As Bell stated after the execution, “if there is even the shadow of a doubt of innocence, the death penalty should never be an option.” Gov. Parsons defended the indefensible by pointing to the findings of the jury and of the courts, while ignoring that the prosecutor (as so many capital prosecutors do) culled the jury of Black jurors.

Neither Missouri—nor any other state for that matter—can credibly claim to have no doubts. Wrongful convictions are all too common. An estimated 200 innocent people have been falsely convicted and later exonerated from America’s death rows. Missouri is responsible for four. 

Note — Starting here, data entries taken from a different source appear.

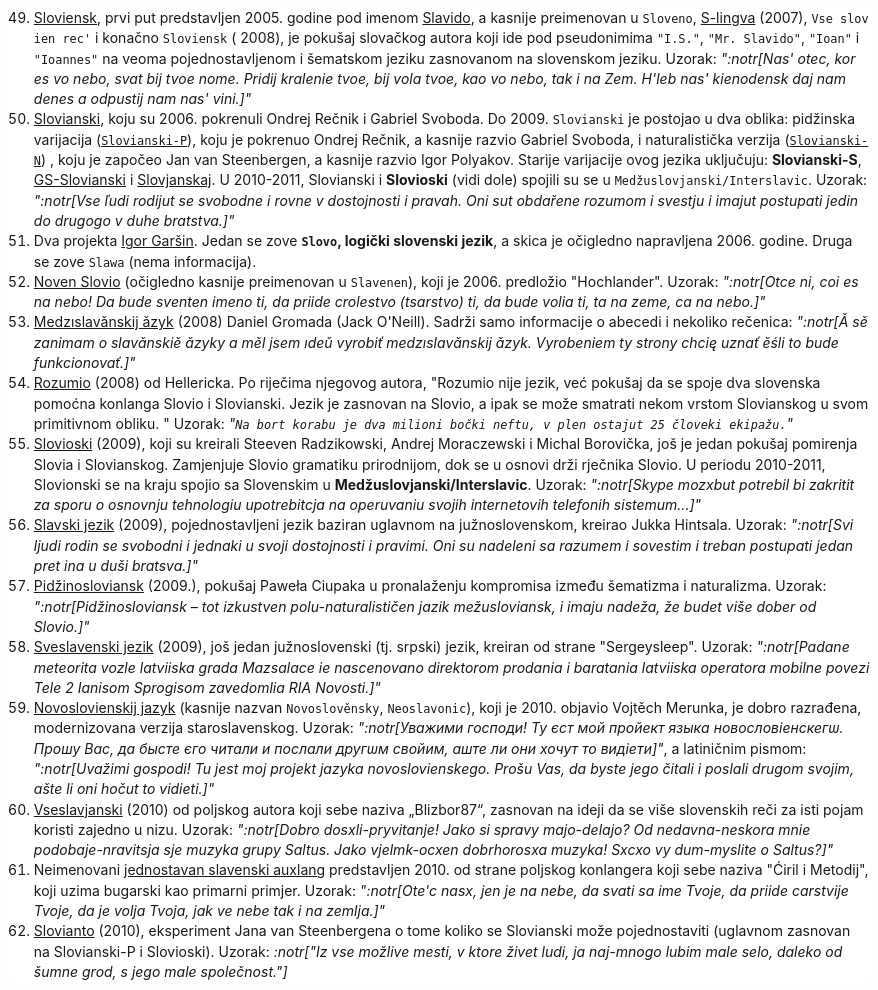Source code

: 49. [Sloviensk][22], prvi put predstavljen 2005. godine pod imenom [Slavido][23], a kasnije preimenovan u `Sloveno`, [S-lingva][24] (2007), `Vse slovien rec'` i konačno `Sloviensk` ( 2008), je pokušaj slovačkog autora koji ide pod pseudonimima `"I.S."`, `"Mr. Slavido"`, `"Ioan"`  i `"Ioannes"` na veoma pojednostavljenom i šematskom jeziku zasnovanom na slovenskom jeziku.
    Uzorak: _":notr[Nas' otec, kor es vo nebo, svat bij tvoe nome. Pridij kralenie tvoe, bij vola tvoe, kao vo nebo, tak i na Zem. H'leb nas' kienodensk daj nam denes a odpustij nam nas' vini.]"_
50. [Slovianski][25], koju su 2006. pokrenuli Ondrej Rečnik i Gabriel Svoboda. Do 2009. `Slovianski` je postojao u dva oblika: pidžinska varijacija ([`Slovianski-P`][26]), koju je pokrenuo Ondrej Rečnik, a kasnije razvio Gabriel Svoboda, i naturalistička verzija ([`Slovianski-N`][27]) , koju je započeo Jan van Steenbergen, a kasnije razvio Igor Polyakov. Starije varijacije ovog jezika uključuju: **Slovianski-S**, [GS-Slovianski][28] i [Slovjanskaj][29]. U 2010-2011, Slovianski i **Slovioski** (vidi dole) spojili su se u `Medžuslovjanski/Interslavic`.
    Uzorak: _":notr[Vse ľudi rodijut se svobodne i rovne v dostojnosti i pravah. Oni sut obdařene rozumom i svestju i imajut postupati jedin do drugogo v duhe bratstva.]"_
51. Dva projekta [Igor Garšin][30]. Jedan se zove **`Slovo`, logički slovenski jezik**, a skica je očigledno napravljena 2006. godine. Druga se zove `Slawa` (nema informacija).
52. [Noven Slovio][31] (očigledno kasnije preimenovan u `Slavenen`), koji je 2006. predložio "Hochlander".
    Uzorak: _":notr[Otce ni, coi es na nebo! Da bude sventen imeno ti, da priide crolestvo (tsarstvo) ti, da bude volia ti, ta na zeme, ca na nebo.]"_
53. [Medzıslavǎnskij ǎzyk][32] (2008) Daniel Gromada (Jack O'Neill). Sadrži samo informacije o abecedi i nekoliko rečenica: _":notr[Ǎ sě zanimam o slavǎnskiě ǎzyky a měl jsem ıdeǔ vyrobiť medzıslavǎnskij ǎzyk. Vyrobeniem ty strony chcię uznať ěśli to bude funkcionovať.]"_
54. [Rozumio][33] (2008) od Hellericka. Po riječima njegovog autora, "Rozumio nije jezik, već pokušaj da se spoje dva slovenska pomoćna konlanga Slovio i Slovianski. Jezik je zasnovan na Slovio, a ipak se može smatrati nekom vrstom Slovianskog u svom primitivnom obliku. "
    Uzorak: _"`Na bort korabu je dva milioni bočki neftu, v plen ostajut 25 človeki ekipažu.`"_
55. [Slovioski][34] (2009), koji su kreirali Steeven Radzikowski, Andrej Moraczewski i Michal Borovička, još je jedan pokušaj pomirenja Slovia i Slovianskog. Zamjenjuje Slovio gramatiku prirodnijom, dok se u osnovi drži rječnika Slovio. U periodu 2010-2011, Slovionski se na kraju spojio sa Slovenskim u **Medžuslovjanski/Interslavic**.
    Uzorak: _":notr[Skype mozxbut potrebil bi zakritit za sporu o osnovnju tehnologiu upotrebitcja na operuvaniu svojih internetovih telefonih sistemum...]"_
56. [Slavski jezik][35] (2009), pojednostavljeni jezik baziran uglavnom na južnoslovenskom, kreirao Jukka Hintsala.
    Uzorak: _":notr[Svi ljudi rodin se svobodni i jednaki u svoji dostojnosti i pravimi. Oni su nadeleni sa razumem i sovestim i treban postupati jedan pret ina u duši bratsva.]"_
57. [Pidžinosloviansk][36] (2009.), pokušaj Paweła Ciupaka u pronalaženju kompromisa između šematizma i naturalizma.
    Uzorak: _":notr[Pidžinosloviansk – tot izkustven polu-naturalističen jazik mežusloviansk, i imaju nadeža, že budet više dober od Slovio.]"_
58. [Sveslavenski jezik][37] (2009), još jedan južnoslovenski (tj. srpski) jezik, kreiran od strane "Sergeysleep".
    Uzorak: _":notr[Padane meteorita vozle latviiska grada Mazsalace ie nascenovano direktorom prodania i baratania latviiska operatora mobilne povezi Tele 2 Ianisom Sprogisom zavedomlia RIA Novosti.]"_
59. [Novoslovienskij jazyk][38] (kasnije nazvan `Novoslověnsky`, `Neoslavonic`), koji je 2010. objavio Vojtěch Merunka, je dobro razrađena, modernizovana verzija staroslavenskog.
    Uzorak: _":notr[Уважими господи! Ту єст мой пройект языка новословіенскегѡ. Прошу Вас, да бысте єго читали и послали другѡм свойим, аште ли они хочут то видіети]"_, a latiničnim pismom: _":notr[Uvažimi gospodi! Tu jest moj projekt jazyka novoslovienskego. Prošu Vas, da byste jego čitali i poslali drugom svojim, ašte li oni hočut to vidieti.]"_
60. [Vseslavjanski][39] (2010) od poljskog autora koji sebe naziva „Blizbor87“, zasnovan na ideji da se više slovenskih reči za isti pojam koristi zajedno u nizu.
    Uzorak: _":notr[Dobro dosxli-pryvitanje! Jako si spravy majo-delajo? Od nedavna-neskora mnie podobaje-nravitsja sje muzyka grupy Saltus. Jako vjelmk-ocxen dobrhorosxa muzyka! Sxcxo vy dum-myslite o Saltus?]"_
61. Neimenovani [jednostavan slavenski auxlang][40] predstavljen 2010. od strane poljskog konlangera koji sebe naziva "Ćiril i Metodij", koji uzima bugarski kao primarni primjer.
    Uzorak: _":notr[Ote'c nasx, jen je na nebe, da svati sa ime Tvoje, da priide carstvije Tvoje, da je volja Tvoja, jak ve nebe tak i na zemlja.]"_
62. [Slovianto][41] (2010), eksperiment Jana van Steenbergena o tome koliko se Slovianski može pojednostaviti (uglavnom zasnovan na Slovianski-P i Slovioski).
    Uzorak: _:notr["Iz vse možlive mesti, v ktore živet ludi, ja naj-mnogo lubim male selo, daleko od šumne grod, s jego male společnost."]_

[1]: http://miresperanto.narod.ru/o_vseobscem_jazyke/krizhanich.htm
[2]: https://books.google.com/books?id=sYlCAQAAIAAJ
[3]: https://books.google.com/books?id=R29FAAAAYAAJ
[4]: https://books.google.com/books?id=kmYoAQAAMAAJ
[5]: https://books.google.com/books?id=crQsAAAAYAAJ
[6]: https://books.google.com/books?id=oFjWAAAAMAAJ
[7]: http://www.panorama.sk/go/clanky/1431.asp?lang=en&sv=2
[8]: http://www.hanskamp.com/mezhdja/
[9]: http://www.slovio.com/
[10]: http://www.ruskio.com/
[11]: http://web.archive.org/web/20021225182018/www.sweb.cz/slovanic/
[12]: http://www.matica.org/glagolica/
[13]: http://www.geocities.com/proslava/
[14]: http://www.slavsk.com/slavzem/_sgt/m1m3_1.htm
[15]: http://pawel-ciupak.w.interia.pl/jeslov.txt
[16]: http://poliglos.info/lingva/pnsl.php
[17]: http://www.slovio.com/jaz-medjazik/index.html
[18]: http://conlang.wikia.com/wiki/Sojaz
[19]: http://e-novosti.info/forumo/viewtopic.php?t=1450
[20]: http://e-novosti.info/forumo/viewtopic.php?t=2095
[21]: http://e-novosti.info/forumo/viewtopic.php?t=2102
[22]: http://www.network54.com/Forum/183880/thread/1225956242/last-1226258679/Sloviensk+-+grammar
[23]: https://en.wikipedia.org/wiki/User:IJzeren
[24]: https://en.wikipedia.org/wiki/User:Ioannes
[25]: http://steen.free.fr/interslavic/slovianski_2011.html
[26]: http://web.archive.org/web/20070514100907/http://www.langmaker.com/db/User:Gabriel_Svoboda/Slovianski-P
[27]: http://steen.free.fr/interslavic/slovianski_2006.html
[28]: http://web.archive.org/web/20070302060228/http://www.langmaker.com/db/User:Gabriel_Svoboda/GS-Slovianski
[29]: http://web.archive.org/web/20070228130533/http://www.langmaker.com/db/User:Iopq/Slovjanskaj
[30]: http://garshin.ru/linguistics/model/panlangs/pan-slavic.html
[31]: http://e-novosti.info/forumo/viewtopic.php?t=3645
[32]: http://newidentity.clanweb.cz/aboutis.html
[33]: http://conlang.wikia.com/wiki/Rozumio
[34]: http://slovioski.wikia.com/wiki/Slovioski
[35]: http://conlang.wikia.com/wiki/Slavski_jezik
[36]: http://www.conlanger.fora.pl/conlangi,2/pid-inosloviansk,1979.html
[37]: http://lingvoforum.net/index.php/topic,20177.0.html
[38]: https://sites.google.com/site/novoslovienskij/
[39]: http://www.slavic-unity.glavo.net/viewtopic.php?f=69&t=1912
[40]: http://www.conlanger.fora.pl/conlangi,2/witam-i-prezentuje-prosty-pomocniczy-jezyk-slowianski,2114.html
[41]: ../simple-grammar/index.md
[42]: https://groups.google.be/group/bablo/browse_thread/thread/f7d2b1f92edf4de5
[43]: http://www.scribd.com/doc/38189812/Prostoslovjanski-Jazik
[44]: http://www.rusanto.com/
[45]: http://slovko.com/
[46]: ./index.html
[47]: ../vocabulary/flavourisation.md
[48]: http://lingvowiki.info/w/%D0%92%D0%B5%D0%BD%D0%B5%D0%B4%D1%87%D0%B8%D0%BD%D0%B0
[49]: http://vk.com/club40701339
[50]: http://nowoslownica.tk/
[51]: https://conlang.fandom.com/wiki/Novoslavski
[52]: https://wiki.lingvoforum.net/wiki/index.php/%D0%A3%D1%87%D0%B0%D1%81%D1%82%D0%BD%D0%B8%D0%BA:Hellerick/Slovenska_nova_lingvafranka
[53]: ../misc/numbers-1-10.md
[54]: ../misc/pan-slavic-relay.md
[55]: http://steen.free.fr/interslavic/publications.html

Did we execute the right man is not the question that should be on our minds right now. But Owens’ Littlejohn’s cases raise it, too. In Owens’, the codefendant swore in an affidavit that Owens was not present for the 1997 robbery murder. In Littlejohn’s, the Oklahoma Board of Pardons and Parole voted to grant clemency, a recommendation the Governor rejected, after hearing that prosecutors presented conflicting evidence, in different trials, on who fired the fatal shot in 1994.

Notably, all three cases of doubt involve Black defendants, and two involve a convenience-store crime, decades ago. These crimes would rarely if ever result in death sentence if tried today.    

Like so many others on death rows across the country, Miller, in Alabama, and Mullis, in Texas both endured significant mental illness and trauma documented by court and mental-health records. Our social-service institutions failed them both. As I saw firsthand when I travelled to Texas to represent Mullis in 2012—after one of the many times he sought to reinstate appeals he had dropped amidst suicidal ideation and mental illness—these are not the “worst of the worst” for whom the death penalty is mythically reserved.

Error—and cruelty—extend through the execution process itself. Alabama executed Alan Miller using an experimental lethal gas protocol that had resulted in an excruciating 22-minute execution in its only prior use. The first attempt against Miller in 2022 was a botched lethal injection in which execution personnel, including those reported to have committed violence against prisoners and other misconduct, struggled to find a suitable vein and then left him, a 350-pound man, strapped hanging vertically on a gurney for an hour after the failure. He is one of only six known persons to survive an execution, with half of these botches occurring in Alabama in the last six years.

This week reminds us that the road to abolition does not run in a straight line. As shocked and saddened as we feel, we also need to work towards progress. We must feel moved to keep working for justice and towards a day when the death penalty ends—once and for all.